O Departamento de Justiça (DOJ) dos Estados Unidos criticou duramente a tentativa da Apple de obter documentos da Samsung na Coreia do Sul no âmbito do processo por práticas monopolistas. A gigante tecnológica tentou recolher provas no estrangeiro para reforçar a sua defesa, mas as autoridades americanas acreditam que este passo foi dado demasiado tarde e não deve servir para adiar o julgamento. Conforme detalhado pelo 9to5Mac, o governo defende que o calendário de descoberta de provas tem de ser mantido sem novos prolongamentos.
Uma petição à escala global
A disputa começou quando a Apple solicitou à subsidiária norte-americana da Samsung uma série de registos que ajudariam a clarificar a competitividade no mercado de telemóveis e relógios inteligentes. A fabricante sul-coreana recusou-se a entregar os ficheiros, alegando que os mesmos estão na posse exclusiva da sua sede na Coreia do Sul. Perante este impasse, a marca da maçã recorreu à Convenção da Haia, um mecanismo internacional que permite a tribunais obter provas de entidades estrangeiras.
A empresa liderada por Tim Cook argumenta que estes documentos são cruciais para provar como os utilizadores trocam de plataforma e se as suas políticas têm, de facto, o impacto negativo alegado pela justiça. Caso o tribunal do New Jersey aprove o pedido, as autoridades sul-coreanas terão de decidir se executam a ordem, o que poderá levar a um processo jurídico complexo e moroso na Ásia.

- **Questões sobre o texto**
**a)** Responda a estas perguntas com base no texto sobre o processo antimonopólio contra a Apple:
(i) Que entidade criticou a tentativa da Apple de obter documentos da Samsung na Coreia do Sul?
(ii) Que motivo apresentou a Samsung para se recusar a entregar os ficheiros?
(iii) Que tribunal terá de aprovar o pedido da Apple?
**b)** Retome o texto sobre a disputa da Apple com o Departamento de Justiça a partir do ponto em que termina e escreva a sua continuação.

[Entradas guardadas]
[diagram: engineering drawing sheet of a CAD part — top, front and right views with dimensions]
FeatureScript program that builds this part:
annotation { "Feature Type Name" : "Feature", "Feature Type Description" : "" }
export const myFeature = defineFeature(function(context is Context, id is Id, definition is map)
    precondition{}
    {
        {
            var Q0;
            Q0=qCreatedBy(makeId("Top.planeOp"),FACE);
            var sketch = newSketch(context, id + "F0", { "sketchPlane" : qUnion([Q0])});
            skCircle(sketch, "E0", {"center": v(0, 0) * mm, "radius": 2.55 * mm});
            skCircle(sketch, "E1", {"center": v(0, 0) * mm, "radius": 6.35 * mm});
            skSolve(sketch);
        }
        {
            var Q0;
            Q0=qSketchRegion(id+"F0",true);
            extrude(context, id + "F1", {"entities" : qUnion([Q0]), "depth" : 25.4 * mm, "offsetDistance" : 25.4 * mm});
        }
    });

- **Respostas**
**a)**
(i) O Departamento de Justiça (DOJ) dos Estados Unidos.
(ii) A Samsung alegou que os ficheiros estão na posse exclusiva da sua sede na Coreia do Sul.
(iii) O tribunal do New Jersey.

**b)**
O Departamento de Justiça recusa novos adiamentos
O principal ponto de discórdia para os advogados do governo americano é o tempo que a tecnológica demorou a agir. O DOJ sublinha que a empresa já sabia há nove meses da importância da rival sul-coreana para o caso e que seria provável que a maioria dos documentos estivesse na Coreia. No documento submetido ao tribunal, a justiça refere que esta demora não deve ser utilizada como pretexto para estender os prazos de recolha de provas ou adiar o trial.
Embora o governo não tenha tomado uma posição oficial sobre se o tribunal deve ou não emitir a carta de solicitação à Coreia do Sul, deixou claro que a fabricante deve assumir o risco de as provas não chegarem a tempo. A posição é firme: a complexidade da justiça internacional não pode servir para travar um processo que já está em marcha há vários meses.